# [Written tasks]
a: From the passage on bastardy bonds, retype the portion between "I certainly hadn’t." and "rethought her decision.", inclusive.
b: Which states does the passage on bastardy bonds name as having used these bonds? List every one.
c: According to the passage on bastardy bonds, what yearly range of child support did fathers pay?

# [Selected text]
[BEGIN]

Ever heard of “bastardy bonds”?
I certainly hadn’t. Not until I was researching my own family history, when TMCC genealogy librarian Sue Malek helped me discover a whole book about North Carolina Bastardy Bonds (with, yes, a few family surnames inside!)
Turns out bastardy bonds were an early way of mandating child support, ensuring that “base-born” children would not become a burden on the county (or the local poor house).
Due process was apparently scant in those proceedings. Pregnant, unmarried women would be hauled before a judge and required to spill the name of the father. She (or other family members) could post the bond if they preferred to keep the whole matter private. But refuse to name the father and refuse to post a bond? The judge could send the recalcitrant mother to jail until she rethought her decision.
Once the purported dad was named, he got his own day in court. Occasionally paternity would be contested and the case would go to trial. But more often, fathers simply admitted paternity, paid a fine, and posted the required bastardy bond to guarantee support of their offspring. If the father later defaulted, that’s where the bond came in handy: the court ordered the bondsmen to pay up.
Child support for dads was minimal – between $16 and $30 a year. And that continued only until the child turned seven years old when, under NC law, all “base-born” children had to be apprenticed out to learn a useful trade.
Bastardy bonds came into use in North Carolina as early as 1736, during British colonial days. And it wasn’t only North Carolina that embraced the bastardy bond practice. Ohio, Maryland and Tennessee also adopted them. In some places, these bonds continued to be employed in paternity cases as late as the 1890s.
Illegitimate births would have been a relatively rare occurrence, you’d think, given the austere morals of the day. But in fact they were hardly unusual. Of the 35,000 births in New York City in 1871, for example, 2,500 were out-of-wedlock babies.
Alpine County’s mining magnate Lewis Chalmers fathered his very first child out-of-wedlock back in Scotland. In April 1850, Chalmers was forced to acknowledge a baby with Elizabeth Moir of nearby Banff. Turns out the church played a role in confirming paternity in that case; the baby’s birth registration noted that the “Kirk Session” of the Banff Kirk (Church) had investigated the circumstances of the birth and was satisfied that Lewis Chalmers was the father. Baby Lewisa (Louisa) officially received the Chalmers surname.
Luckily for the little girl, her grandparents stepped in and raised her. Other out-of-wedlock children might be informally adopted or simply “passed off” as a relative’s child. But as time went on, placement services arose, and morphed into a scandalous baby-selling business. Elko’s Weekly Independent reported in March 1892 that 500 “unfortunate waifs” each year were being shipping around the country by one New York foundling asylum. For would-be parents, the adoption process was simple and businesslike: just “go to the pen, pick out the baby that takes your fancy, pay the stipulated price, and it’s yours.” The child’s parentage was “carefully concealed” by the sellers to avoid any inconvenient “future entanglements.”

[END]

# [Dataset rows]
[BEGIN]

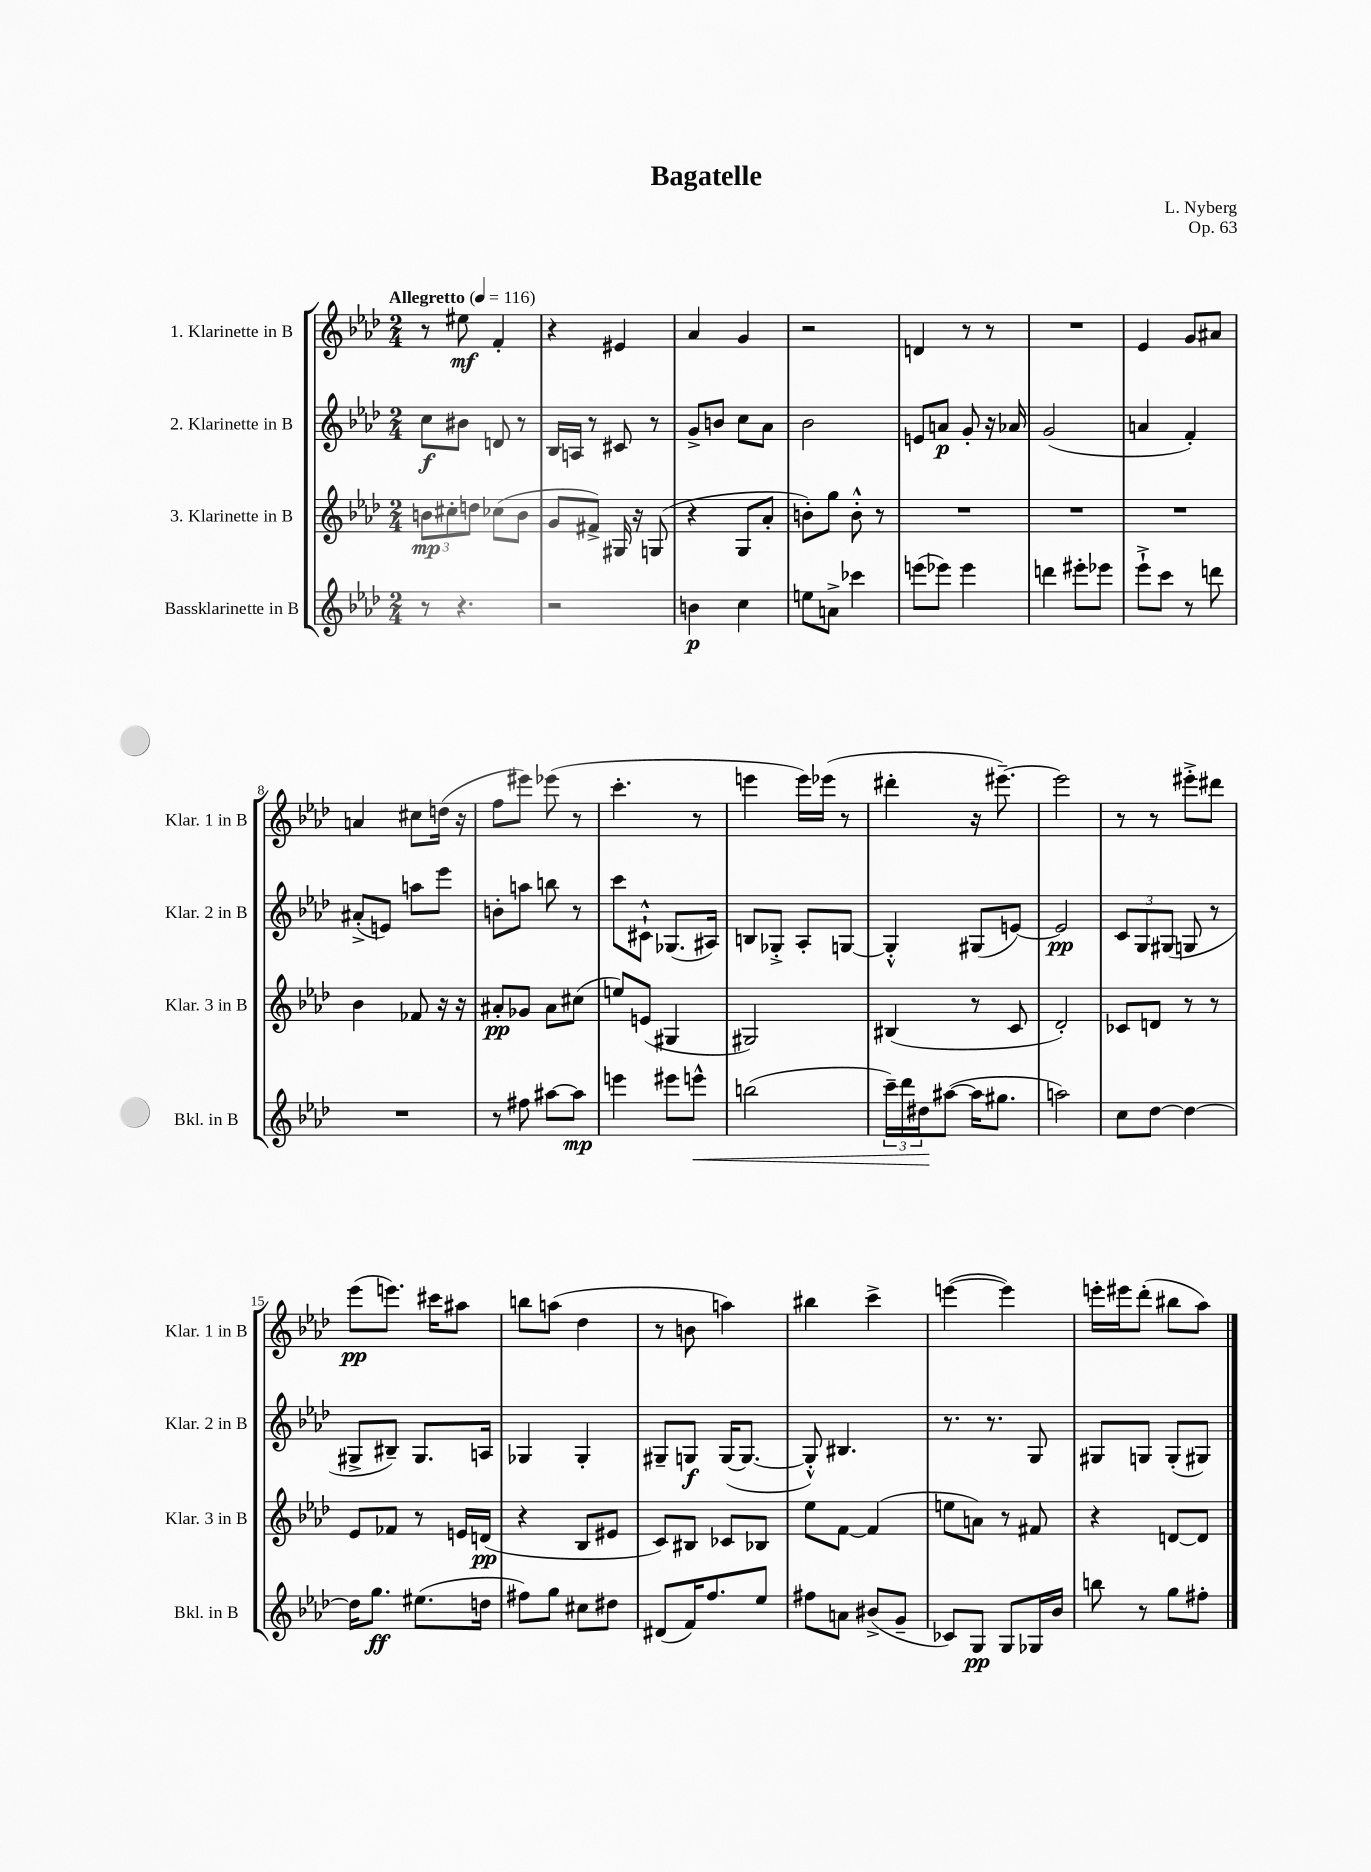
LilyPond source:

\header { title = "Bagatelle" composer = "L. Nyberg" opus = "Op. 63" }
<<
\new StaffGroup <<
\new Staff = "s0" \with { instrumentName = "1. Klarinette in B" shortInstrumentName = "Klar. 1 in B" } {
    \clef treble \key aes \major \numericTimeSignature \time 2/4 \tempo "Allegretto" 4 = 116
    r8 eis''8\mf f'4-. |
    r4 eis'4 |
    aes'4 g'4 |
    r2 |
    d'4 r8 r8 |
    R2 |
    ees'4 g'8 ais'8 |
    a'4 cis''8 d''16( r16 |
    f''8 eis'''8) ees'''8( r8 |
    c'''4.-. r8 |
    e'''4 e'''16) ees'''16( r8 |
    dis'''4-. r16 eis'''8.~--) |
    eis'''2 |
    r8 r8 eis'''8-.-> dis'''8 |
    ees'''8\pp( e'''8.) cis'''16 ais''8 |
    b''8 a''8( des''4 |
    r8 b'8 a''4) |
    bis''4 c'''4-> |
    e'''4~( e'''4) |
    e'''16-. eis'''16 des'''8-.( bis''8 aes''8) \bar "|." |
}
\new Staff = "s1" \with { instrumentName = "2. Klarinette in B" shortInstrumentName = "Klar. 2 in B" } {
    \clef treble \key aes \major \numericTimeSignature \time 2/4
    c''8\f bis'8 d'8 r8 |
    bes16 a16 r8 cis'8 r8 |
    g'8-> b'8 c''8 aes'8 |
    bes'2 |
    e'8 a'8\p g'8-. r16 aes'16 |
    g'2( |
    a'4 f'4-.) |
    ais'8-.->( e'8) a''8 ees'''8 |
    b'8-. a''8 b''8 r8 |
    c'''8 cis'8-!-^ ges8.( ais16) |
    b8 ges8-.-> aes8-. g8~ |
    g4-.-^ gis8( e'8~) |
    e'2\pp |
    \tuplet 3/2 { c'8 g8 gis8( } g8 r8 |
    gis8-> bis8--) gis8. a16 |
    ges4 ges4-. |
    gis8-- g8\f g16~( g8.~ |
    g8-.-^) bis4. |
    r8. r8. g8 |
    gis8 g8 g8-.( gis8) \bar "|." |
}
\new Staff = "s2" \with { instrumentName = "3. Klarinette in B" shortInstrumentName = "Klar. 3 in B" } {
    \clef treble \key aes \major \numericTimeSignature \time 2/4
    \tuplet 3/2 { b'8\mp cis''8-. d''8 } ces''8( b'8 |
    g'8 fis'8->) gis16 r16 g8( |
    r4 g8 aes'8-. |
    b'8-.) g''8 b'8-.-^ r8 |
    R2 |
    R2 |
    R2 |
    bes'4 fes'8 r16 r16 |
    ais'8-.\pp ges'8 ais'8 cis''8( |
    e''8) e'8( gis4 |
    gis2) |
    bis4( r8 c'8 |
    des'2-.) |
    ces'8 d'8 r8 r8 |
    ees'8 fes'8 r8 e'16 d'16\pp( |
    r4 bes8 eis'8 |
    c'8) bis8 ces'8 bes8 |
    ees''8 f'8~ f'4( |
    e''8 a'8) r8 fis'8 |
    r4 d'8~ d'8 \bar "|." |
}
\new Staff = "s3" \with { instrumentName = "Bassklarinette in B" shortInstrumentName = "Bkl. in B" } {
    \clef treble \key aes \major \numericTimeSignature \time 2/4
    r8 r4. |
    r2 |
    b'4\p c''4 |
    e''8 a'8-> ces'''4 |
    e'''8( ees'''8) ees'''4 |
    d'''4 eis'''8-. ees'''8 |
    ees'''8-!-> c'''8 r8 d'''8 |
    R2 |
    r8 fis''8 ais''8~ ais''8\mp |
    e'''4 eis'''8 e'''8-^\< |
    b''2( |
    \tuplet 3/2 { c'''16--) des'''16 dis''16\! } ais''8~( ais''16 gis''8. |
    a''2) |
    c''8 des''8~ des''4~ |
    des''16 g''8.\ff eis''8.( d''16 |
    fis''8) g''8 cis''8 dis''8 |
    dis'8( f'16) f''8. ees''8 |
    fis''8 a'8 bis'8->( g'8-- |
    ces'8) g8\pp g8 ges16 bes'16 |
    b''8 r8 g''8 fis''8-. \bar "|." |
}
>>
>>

[END]
[BEGIN]

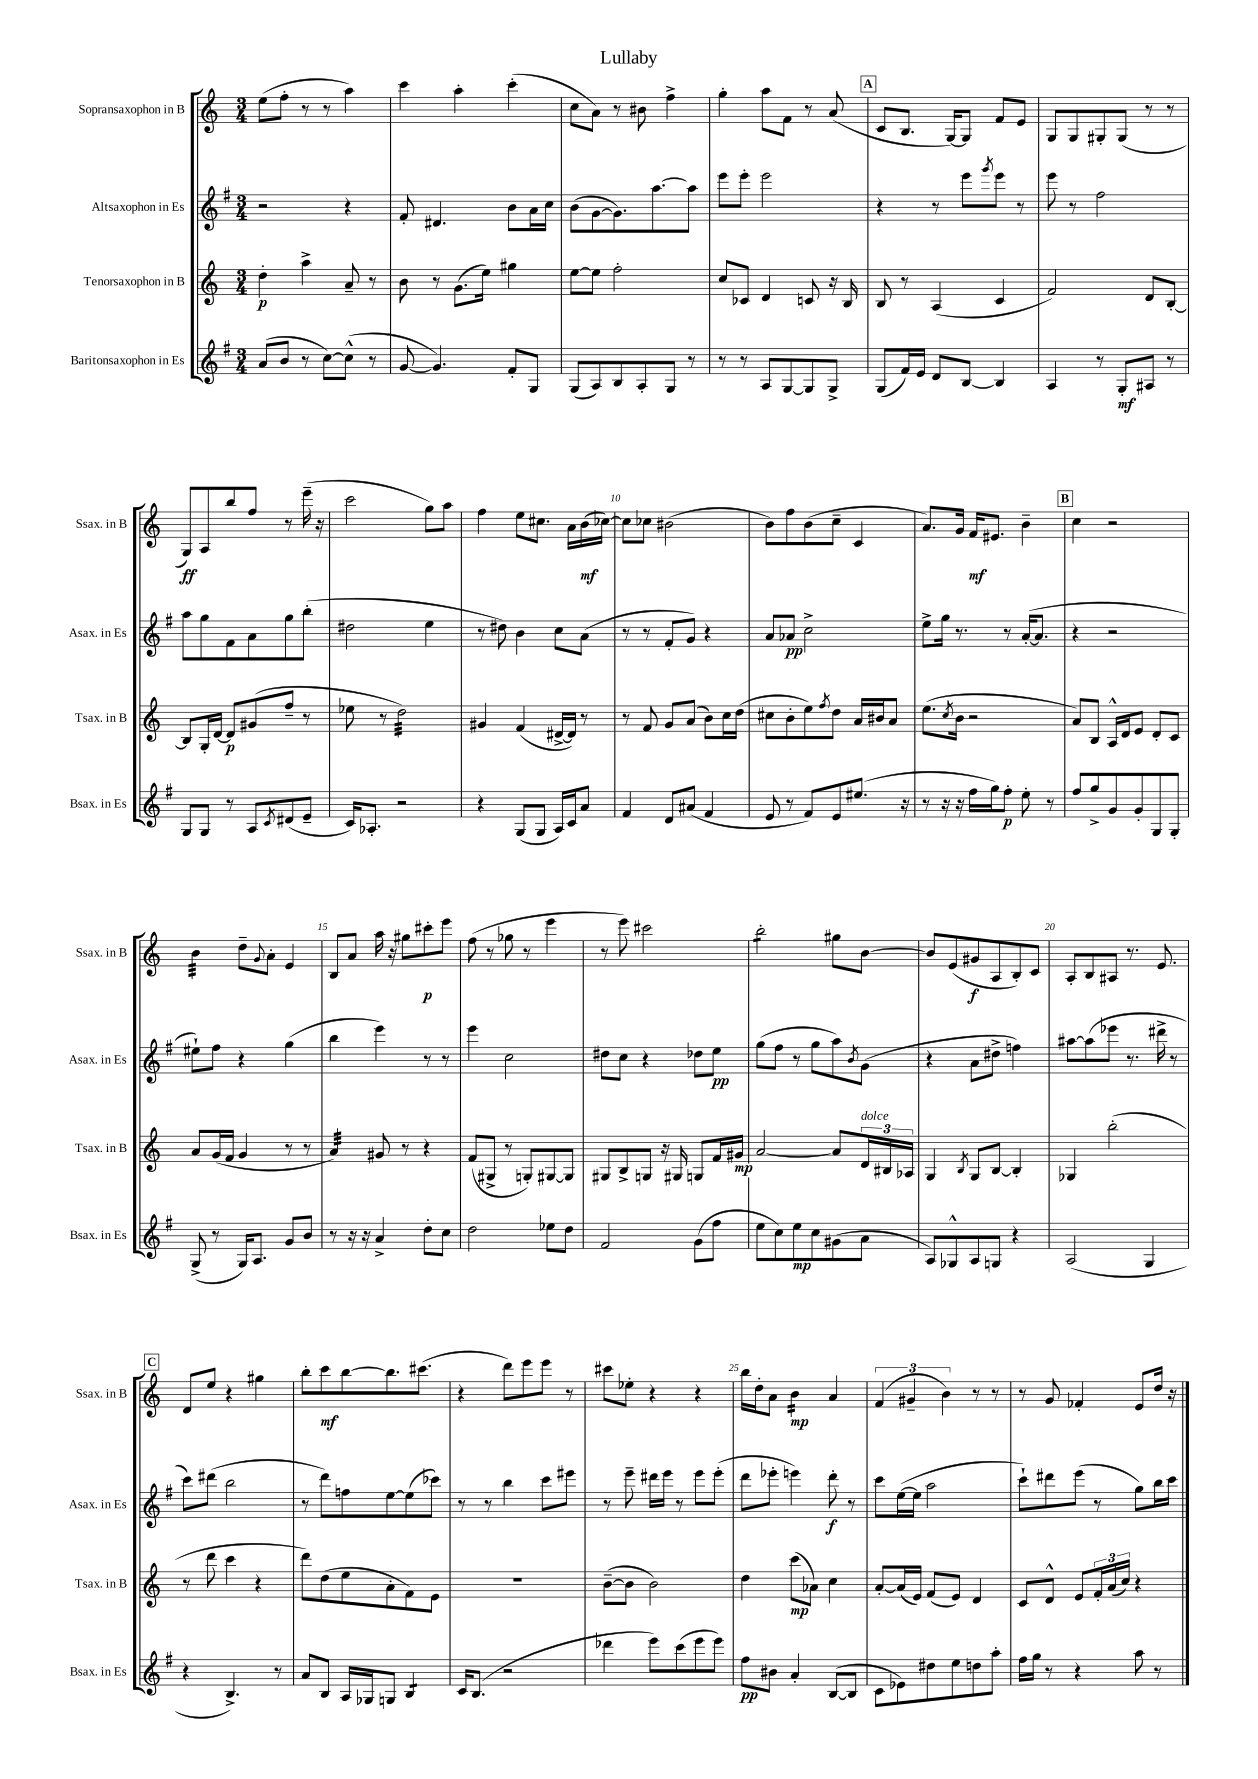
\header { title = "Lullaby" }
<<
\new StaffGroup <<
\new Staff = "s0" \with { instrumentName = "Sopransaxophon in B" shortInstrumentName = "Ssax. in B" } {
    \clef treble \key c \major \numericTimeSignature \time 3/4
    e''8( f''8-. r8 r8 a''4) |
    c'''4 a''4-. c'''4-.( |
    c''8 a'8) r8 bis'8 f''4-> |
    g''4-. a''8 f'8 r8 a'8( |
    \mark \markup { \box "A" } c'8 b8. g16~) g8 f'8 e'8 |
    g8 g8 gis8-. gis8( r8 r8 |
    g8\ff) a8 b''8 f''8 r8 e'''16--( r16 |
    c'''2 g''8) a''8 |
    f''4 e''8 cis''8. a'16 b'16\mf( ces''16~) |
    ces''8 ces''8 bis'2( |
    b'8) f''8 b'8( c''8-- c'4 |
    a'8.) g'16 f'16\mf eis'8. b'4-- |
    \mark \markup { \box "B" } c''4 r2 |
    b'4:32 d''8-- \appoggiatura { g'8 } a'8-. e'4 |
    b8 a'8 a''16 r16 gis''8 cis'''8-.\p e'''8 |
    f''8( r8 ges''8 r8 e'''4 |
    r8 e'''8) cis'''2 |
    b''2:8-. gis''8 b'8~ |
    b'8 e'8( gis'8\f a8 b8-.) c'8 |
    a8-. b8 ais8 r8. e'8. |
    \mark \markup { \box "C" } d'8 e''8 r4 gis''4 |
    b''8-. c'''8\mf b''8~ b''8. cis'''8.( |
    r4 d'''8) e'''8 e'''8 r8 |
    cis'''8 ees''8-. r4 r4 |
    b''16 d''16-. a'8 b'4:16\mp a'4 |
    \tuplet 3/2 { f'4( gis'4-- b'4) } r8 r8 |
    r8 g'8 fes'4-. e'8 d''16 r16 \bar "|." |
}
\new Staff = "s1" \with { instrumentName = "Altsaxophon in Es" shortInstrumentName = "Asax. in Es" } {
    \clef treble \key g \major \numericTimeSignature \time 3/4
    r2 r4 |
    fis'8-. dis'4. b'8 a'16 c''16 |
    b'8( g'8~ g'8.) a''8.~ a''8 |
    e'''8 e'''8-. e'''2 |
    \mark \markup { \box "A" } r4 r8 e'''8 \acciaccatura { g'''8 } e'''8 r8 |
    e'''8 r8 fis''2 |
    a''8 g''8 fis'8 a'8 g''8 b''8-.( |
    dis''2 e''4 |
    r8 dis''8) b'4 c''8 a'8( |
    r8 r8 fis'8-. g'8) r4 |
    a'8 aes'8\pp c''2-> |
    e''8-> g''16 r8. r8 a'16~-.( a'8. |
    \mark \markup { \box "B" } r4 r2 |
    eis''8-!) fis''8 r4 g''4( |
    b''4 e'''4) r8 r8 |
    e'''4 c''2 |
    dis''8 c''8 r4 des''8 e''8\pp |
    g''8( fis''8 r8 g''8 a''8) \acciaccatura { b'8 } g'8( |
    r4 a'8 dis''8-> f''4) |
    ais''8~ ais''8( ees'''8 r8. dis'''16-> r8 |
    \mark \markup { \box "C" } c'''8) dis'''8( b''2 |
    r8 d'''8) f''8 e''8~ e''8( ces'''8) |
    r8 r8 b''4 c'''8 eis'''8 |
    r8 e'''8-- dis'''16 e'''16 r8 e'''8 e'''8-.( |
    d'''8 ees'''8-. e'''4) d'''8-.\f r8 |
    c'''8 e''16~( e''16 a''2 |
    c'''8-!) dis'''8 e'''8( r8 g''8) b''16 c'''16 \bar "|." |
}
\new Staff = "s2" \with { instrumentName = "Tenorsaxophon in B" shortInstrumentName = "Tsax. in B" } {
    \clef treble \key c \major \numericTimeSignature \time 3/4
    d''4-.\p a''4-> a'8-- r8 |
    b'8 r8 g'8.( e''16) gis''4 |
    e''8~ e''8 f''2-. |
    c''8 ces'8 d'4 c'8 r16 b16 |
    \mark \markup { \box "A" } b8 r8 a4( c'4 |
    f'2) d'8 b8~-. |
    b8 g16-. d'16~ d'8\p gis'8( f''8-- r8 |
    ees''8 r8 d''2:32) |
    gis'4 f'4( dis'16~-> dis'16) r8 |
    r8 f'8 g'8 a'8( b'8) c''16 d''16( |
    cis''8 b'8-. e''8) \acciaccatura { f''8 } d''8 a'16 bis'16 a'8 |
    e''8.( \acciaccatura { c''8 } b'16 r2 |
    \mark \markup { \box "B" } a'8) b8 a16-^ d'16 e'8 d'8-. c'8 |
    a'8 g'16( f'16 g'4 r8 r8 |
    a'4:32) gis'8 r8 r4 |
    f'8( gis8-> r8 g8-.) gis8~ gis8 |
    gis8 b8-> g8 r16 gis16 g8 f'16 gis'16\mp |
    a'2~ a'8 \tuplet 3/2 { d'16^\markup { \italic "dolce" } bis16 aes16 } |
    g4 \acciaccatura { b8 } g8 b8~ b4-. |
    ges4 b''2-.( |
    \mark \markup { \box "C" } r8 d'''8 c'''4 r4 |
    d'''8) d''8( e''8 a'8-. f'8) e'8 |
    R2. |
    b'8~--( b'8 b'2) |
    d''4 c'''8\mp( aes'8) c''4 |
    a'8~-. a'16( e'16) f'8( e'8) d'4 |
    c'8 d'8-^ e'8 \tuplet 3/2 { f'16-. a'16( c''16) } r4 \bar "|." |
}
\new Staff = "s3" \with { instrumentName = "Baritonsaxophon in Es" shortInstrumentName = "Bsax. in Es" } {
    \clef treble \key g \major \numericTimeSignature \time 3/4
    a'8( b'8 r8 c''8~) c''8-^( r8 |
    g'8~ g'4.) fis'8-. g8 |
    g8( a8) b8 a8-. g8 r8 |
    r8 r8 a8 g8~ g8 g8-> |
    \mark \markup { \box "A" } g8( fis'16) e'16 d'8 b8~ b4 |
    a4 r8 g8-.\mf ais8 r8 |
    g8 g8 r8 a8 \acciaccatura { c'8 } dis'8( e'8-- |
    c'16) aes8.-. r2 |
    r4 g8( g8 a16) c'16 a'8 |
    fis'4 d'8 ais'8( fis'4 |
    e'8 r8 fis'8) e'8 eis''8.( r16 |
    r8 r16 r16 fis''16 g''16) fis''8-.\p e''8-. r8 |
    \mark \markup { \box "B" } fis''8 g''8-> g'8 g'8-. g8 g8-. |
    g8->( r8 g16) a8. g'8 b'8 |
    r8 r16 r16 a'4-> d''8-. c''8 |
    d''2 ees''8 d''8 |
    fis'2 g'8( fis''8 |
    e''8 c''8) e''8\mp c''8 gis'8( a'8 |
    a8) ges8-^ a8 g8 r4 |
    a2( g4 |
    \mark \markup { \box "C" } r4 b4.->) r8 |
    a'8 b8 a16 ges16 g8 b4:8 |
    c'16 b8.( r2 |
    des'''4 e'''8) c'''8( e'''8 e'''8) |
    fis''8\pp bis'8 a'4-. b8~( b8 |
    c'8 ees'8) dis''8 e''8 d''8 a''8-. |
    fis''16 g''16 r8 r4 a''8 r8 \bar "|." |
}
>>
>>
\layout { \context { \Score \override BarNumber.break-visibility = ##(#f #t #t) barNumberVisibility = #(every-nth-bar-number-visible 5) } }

[END]

# [Exercise results]
a:
I certainly hadn’t. Not until I was researching my own family history, when TMCC genealogy librarian Sue Malek helped me discover a whole book about North Carolina Bastardy Bonds (with, yes, a few family surnames inside!)
Turns out bastardy bonds were an early way of mandating child support, ensuring that “base-born” children would not become a burden on the county (or the local poor house).
Due process was apparently scant in those proceedings. Pregnant, unmarried women would be hauled before a judge and required to spill the name of the father. She (or other family members) could post the bond if they preferred to keep the whole matter private. But refuse to name the father and refuse to post a bond? The judge could send the recalcitrant mother to jail until she rethought her decision.

b: North Carolina, Ohio, Maryland, Tennessee

c: Between $16 and $30 a year.